**What you will do**
Can you transcribe, character for character, the lines in the entries below, from the line with "Print R, t and" up to and including the line with "0.005852, 0.796347, 0.550225]]"?

**Material provided**

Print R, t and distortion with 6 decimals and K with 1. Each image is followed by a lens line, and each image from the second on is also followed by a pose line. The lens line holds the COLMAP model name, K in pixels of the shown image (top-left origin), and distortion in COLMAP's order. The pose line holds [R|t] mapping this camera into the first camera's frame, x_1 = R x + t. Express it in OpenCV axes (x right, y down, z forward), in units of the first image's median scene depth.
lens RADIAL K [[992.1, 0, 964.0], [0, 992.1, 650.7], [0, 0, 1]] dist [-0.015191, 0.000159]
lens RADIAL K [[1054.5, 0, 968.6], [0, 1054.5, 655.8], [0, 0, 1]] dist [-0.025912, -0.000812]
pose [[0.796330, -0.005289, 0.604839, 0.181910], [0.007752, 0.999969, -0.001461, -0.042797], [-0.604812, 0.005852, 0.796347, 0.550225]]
--
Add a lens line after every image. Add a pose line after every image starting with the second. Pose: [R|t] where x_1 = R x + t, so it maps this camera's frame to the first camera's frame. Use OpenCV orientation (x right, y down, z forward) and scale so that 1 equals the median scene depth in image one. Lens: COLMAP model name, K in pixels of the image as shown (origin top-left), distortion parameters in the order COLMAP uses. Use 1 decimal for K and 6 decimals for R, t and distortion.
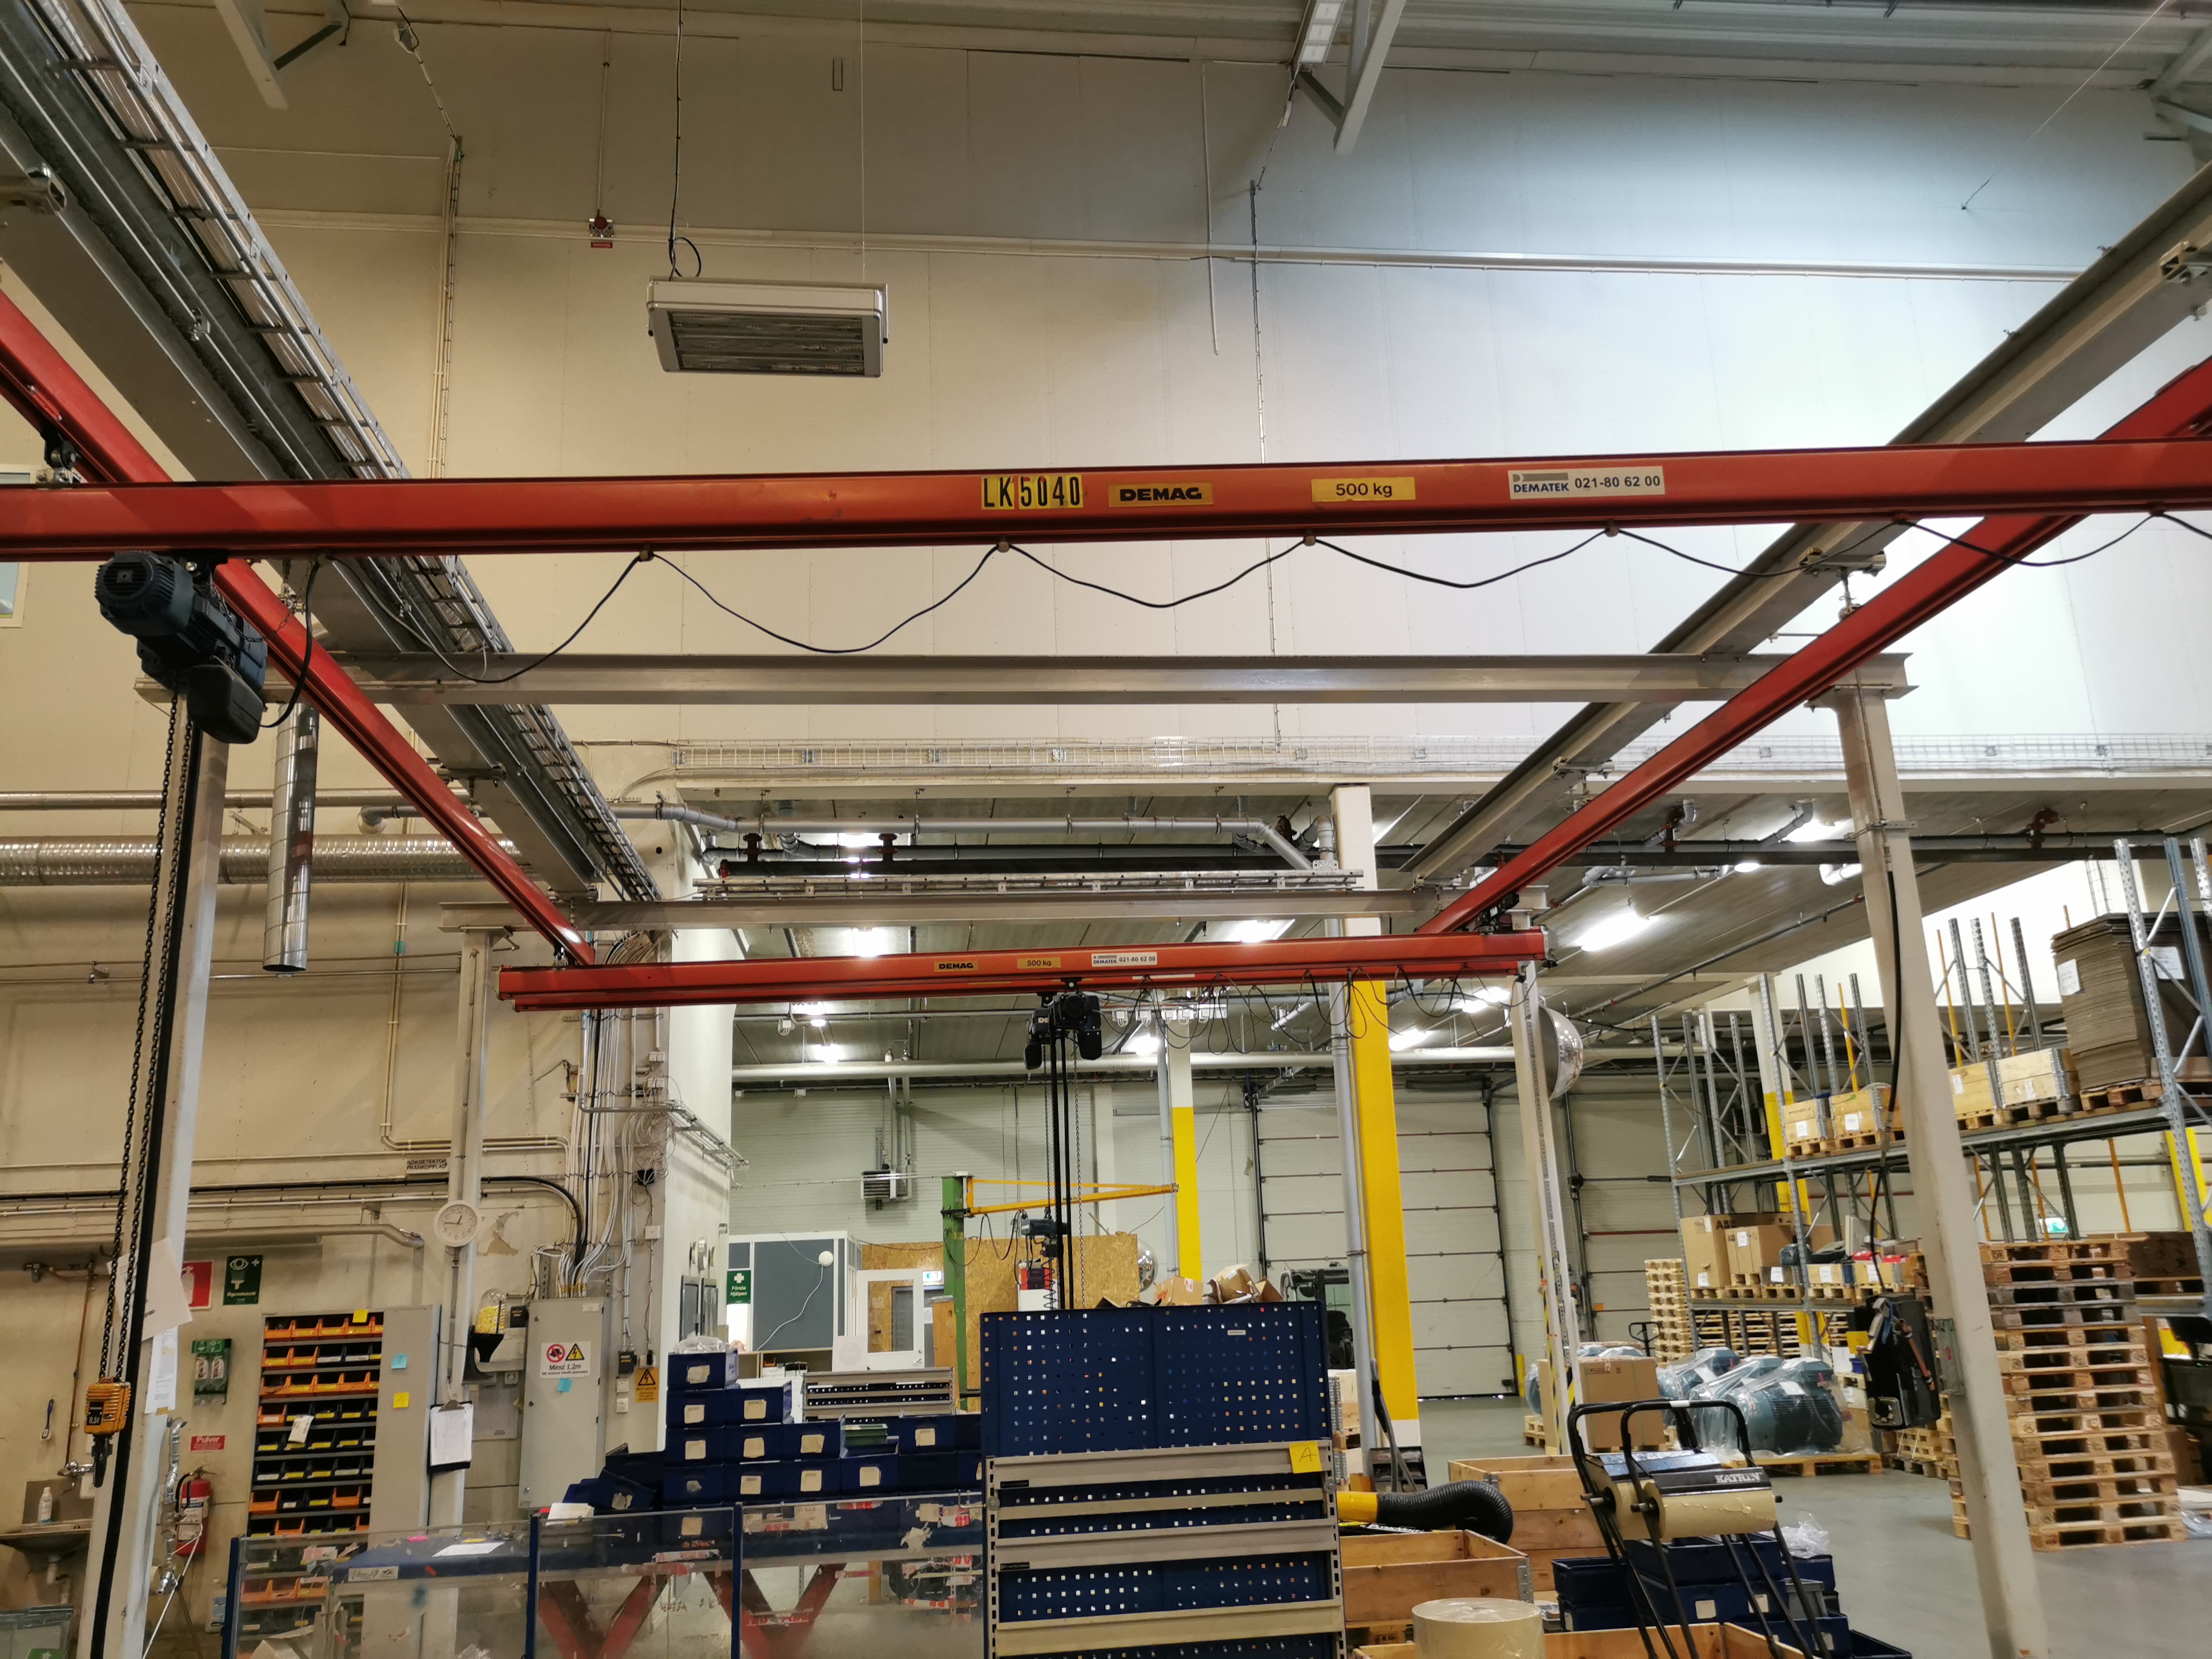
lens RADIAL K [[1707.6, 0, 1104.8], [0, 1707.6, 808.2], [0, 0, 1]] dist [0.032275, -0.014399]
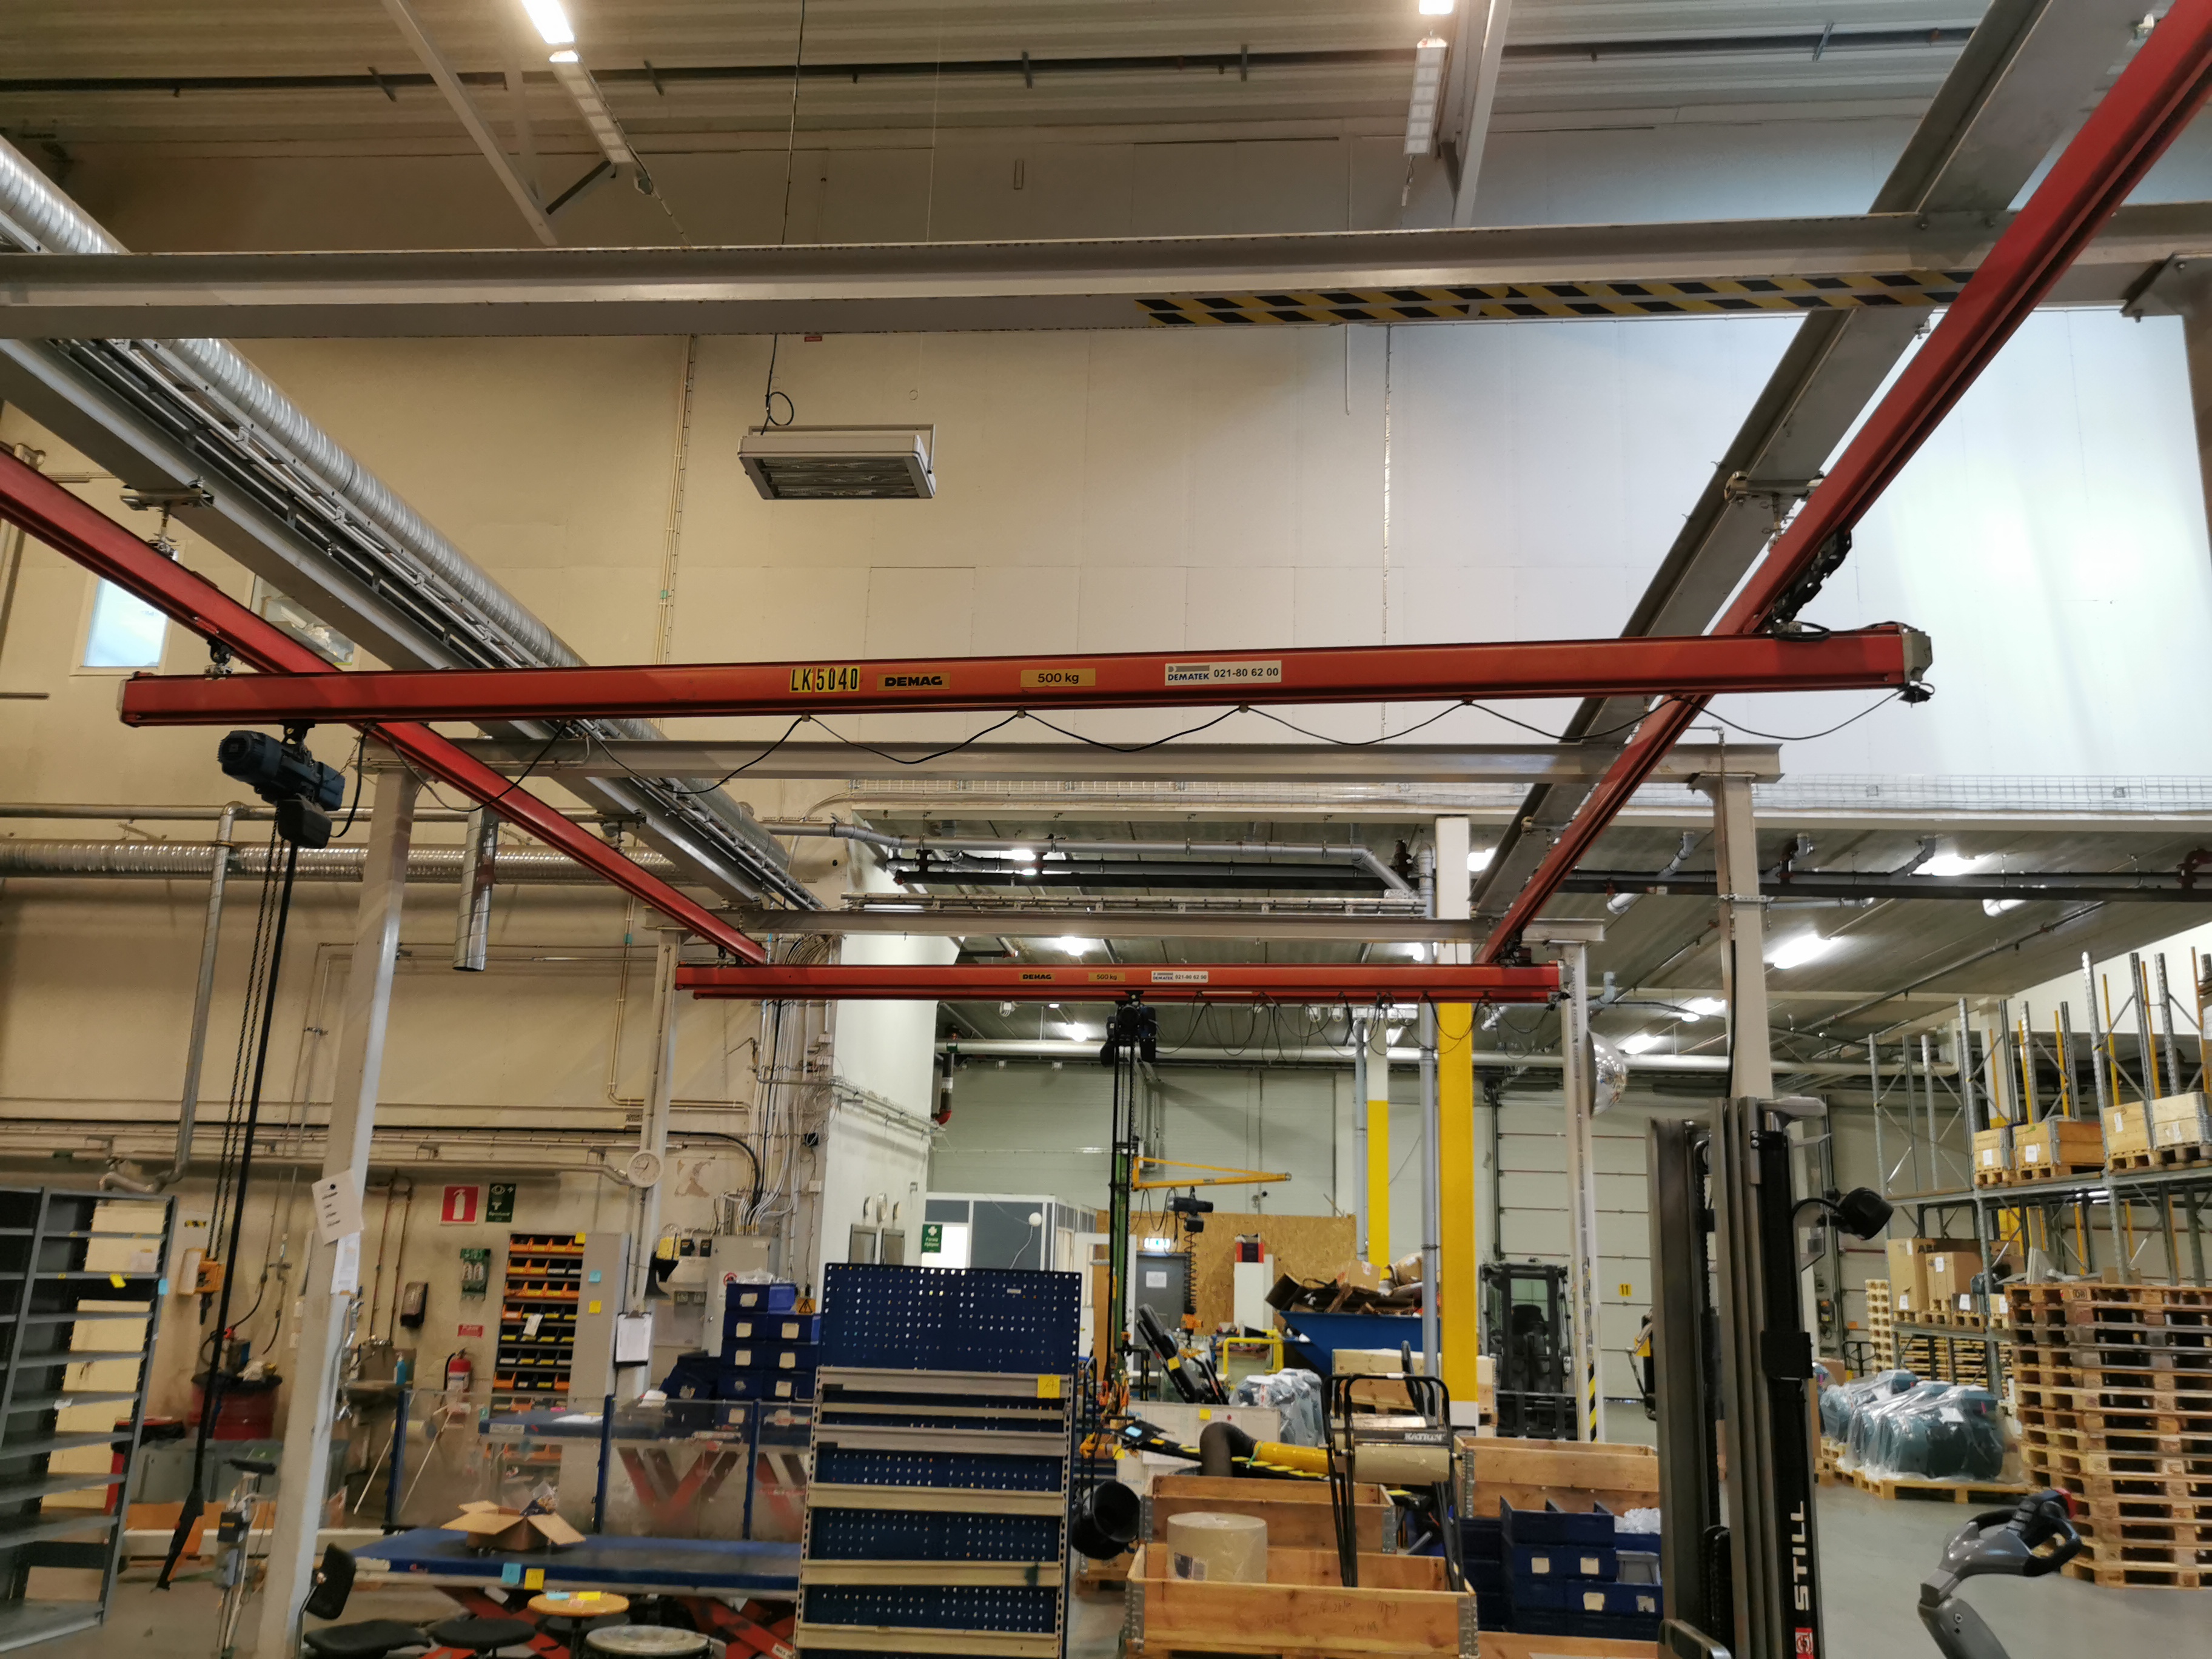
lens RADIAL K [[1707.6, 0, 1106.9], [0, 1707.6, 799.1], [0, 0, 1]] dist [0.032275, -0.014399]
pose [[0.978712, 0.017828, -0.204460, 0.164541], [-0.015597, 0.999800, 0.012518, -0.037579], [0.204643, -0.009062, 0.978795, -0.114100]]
--
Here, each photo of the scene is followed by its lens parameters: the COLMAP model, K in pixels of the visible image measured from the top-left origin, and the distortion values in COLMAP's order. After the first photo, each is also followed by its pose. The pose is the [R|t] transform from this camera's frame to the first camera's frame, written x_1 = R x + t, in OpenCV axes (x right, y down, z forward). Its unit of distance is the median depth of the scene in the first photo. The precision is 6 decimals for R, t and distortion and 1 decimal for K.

**Output below**
Print R, t and distortion with 6 decimals and K with 1. Each image is followed by a lens line, and each image from the second on is also followed by a pose line. The lens line holds the COLMAP model name, K in pixels of the shown image (top-left origin), and distortion in COLMAP's order. The pose line holds [R|t] mapping this camera into the first camera's frame, x_1 = R x + t. Express it in OpenCV axes (x right, y down, z forward), in units of the first image's median scene depth.
lens RADIAL K [[992.1, 0, 964.0], [0, 992.1, 650.7], [0, 0, 1]] dist [-0.015191, 0.000159]
lens RADIAL K [[1054.5, 0, 968.6], [0, 1054.5, 655.8], [0, 0, 1]] dist [-0.025912, -0.000812]
pose [[0.796330, -0.005289, 0.604839, 0.181910], [0.007752, 0.999969, -0.001461, -0.042797], [-0.604812, 0.005852, 0.796347, 0.550225]]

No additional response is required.